Requirement A — Name every kind of image material that the ancient-world blog posts say will be added to the blog's Facebook page.
Requirement B —
Answer these from the ancient-world blog posts:
(i) How many books are in the author's Goodreads booklist?
(ii) Which two tools does the author use to expand access to background materials?
(iii) Around what time were the early Christian leaders active?
Requirement C — Extend the ancient-world blog posts, picking up after their final sentence.

Supplied passage —
Sunday, June 24, 2012

New Directions for This Blog

The most important component of any blog is the content, which attempts to communicate information to the reader specific to the subject orientation of the site, but no blog can be successful unless the author finds ways to stimulate his readers and get them to return to the site.

There is a great deal of information that comes along with the words, such as images, maps, and charts that help frame the content of the postings and behind the article content sits the publications which act as source materials for the content.

I have recently been working to expand access to my background materials as a way to provide readers a pathway to more information, when  they want to go deeper into the subject matter. The tools for this new effort are Goodreads and Facebook.

For those of you not familiar with Goodreads -- you should be. This site collects lists of books by subject and includes member reviews of those books. You can put your own library up there as a contribution or just read what others have to say about books you’re interested in. Another feature allows you to search for booksellers who have the book and buy it right in Goodreads. You can also join any one of a variety of forums on different topics where members openly discuss issues that matter to them.

I have 136 of the books in my Goodreads booklist including about 80 books on the ancient world. Every book I use for my postings gets added to my booklist there.

To make supplementary materials available, I have created a Facebook page for the blog which you can see at:


Here I will be adding all of the image materials from the articles I post, including charts, artifacts, and maps of the ancient world -- located in the photo section organized by category. Not all of the materials are up there yet but I’m working on it. Take a look and see what you think.

Friday, June 15, 2012

The Stoic-Christian Connection

We have been discussing the development of Stoicism as the leading Hellenistic philosophy so that we might look at its relationship to Christianity -- the theory being that Christianity has some Stoic ideas in it.

Think of the way early Christian leaders (circa 100 A.D. and beyond) viewed their situation. They believed in Jesus as the Messiah, based on the Gospels and the teaching of Paul, but those beliefs were missing a substantive philosophical framework, or more correctly a theology, that could be taught and defended. The only way to overcome this lack of structure was to create it.

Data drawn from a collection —
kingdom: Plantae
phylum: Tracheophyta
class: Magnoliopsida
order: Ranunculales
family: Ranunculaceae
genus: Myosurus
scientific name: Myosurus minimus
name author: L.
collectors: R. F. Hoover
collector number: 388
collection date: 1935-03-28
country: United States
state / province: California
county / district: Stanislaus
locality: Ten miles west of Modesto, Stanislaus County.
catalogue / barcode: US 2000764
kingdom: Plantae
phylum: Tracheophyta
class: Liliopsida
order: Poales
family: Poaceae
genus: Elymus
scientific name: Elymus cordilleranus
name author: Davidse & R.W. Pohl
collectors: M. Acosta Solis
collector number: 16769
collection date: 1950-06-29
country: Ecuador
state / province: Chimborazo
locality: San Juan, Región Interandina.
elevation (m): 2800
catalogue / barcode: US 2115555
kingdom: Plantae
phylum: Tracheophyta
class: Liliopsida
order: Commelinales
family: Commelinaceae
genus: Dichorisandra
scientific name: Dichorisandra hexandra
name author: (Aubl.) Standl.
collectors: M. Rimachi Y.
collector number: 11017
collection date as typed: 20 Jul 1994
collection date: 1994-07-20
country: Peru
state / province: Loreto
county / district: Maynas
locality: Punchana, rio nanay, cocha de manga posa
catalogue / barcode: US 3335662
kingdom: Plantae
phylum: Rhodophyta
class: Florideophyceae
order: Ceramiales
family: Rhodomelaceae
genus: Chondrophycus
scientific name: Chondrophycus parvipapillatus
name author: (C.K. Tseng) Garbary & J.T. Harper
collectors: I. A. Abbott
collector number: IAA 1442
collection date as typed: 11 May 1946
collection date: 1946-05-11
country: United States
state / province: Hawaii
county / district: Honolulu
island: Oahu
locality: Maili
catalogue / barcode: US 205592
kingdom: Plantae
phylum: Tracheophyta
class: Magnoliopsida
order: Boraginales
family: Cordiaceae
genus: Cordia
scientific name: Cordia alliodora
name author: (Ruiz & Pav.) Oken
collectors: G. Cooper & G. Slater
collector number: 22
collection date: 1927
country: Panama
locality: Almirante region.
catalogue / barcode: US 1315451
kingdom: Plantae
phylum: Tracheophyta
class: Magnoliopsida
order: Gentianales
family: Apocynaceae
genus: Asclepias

Right answer A —
- Charts
- Artifacts
- Maps of the ancient world

Right answer B —
(i) 136
(ii) Goodreads and Facebook
(iii) Circa 100 A.D. and beyond

Right answer C —
But there is a problem with creating this framework -- objectivity. How do men living in a Hellenistic world permeated by Stoicism develop a Christian theology without being influenced by Stoicism? Only with difficulty it turns out. As discussed in a previous post, the Christian apologists had two adversaries: splinter religious groups like the Arians and Gnostics and more seriously the classic Greek philosophers who enjoyed centuries of wide acceptance. The reputation of the Greeks was too strong to dismiss out of hand, so many Christian thinkers made peace with the Greeks, either my attributing Christian beliefs to them or finding Christianity in their philosophy.

My source book for this discussion is The Emergence of the Catholic Tradition by Jaroslav Pelikan. Professor Pelikan was an eminent scholar in the history of the Catholic Church and Professor of Ecclesiastical History at Yale from 1972-1996. He wrote a five volume set on the Catholic tradition including the work cited above which serves as volume one.

Pelikan cites the closing of the Greek philosophical school by Justinian in 529 A.D. as the triumph of the church over pagan philosophy. Or as Gibbon put it,

“this was a time when Christian theologians superseded the exercise of reason, resolved every question by an article of faith, and condemned the infidel or skeptic to eternal flames.”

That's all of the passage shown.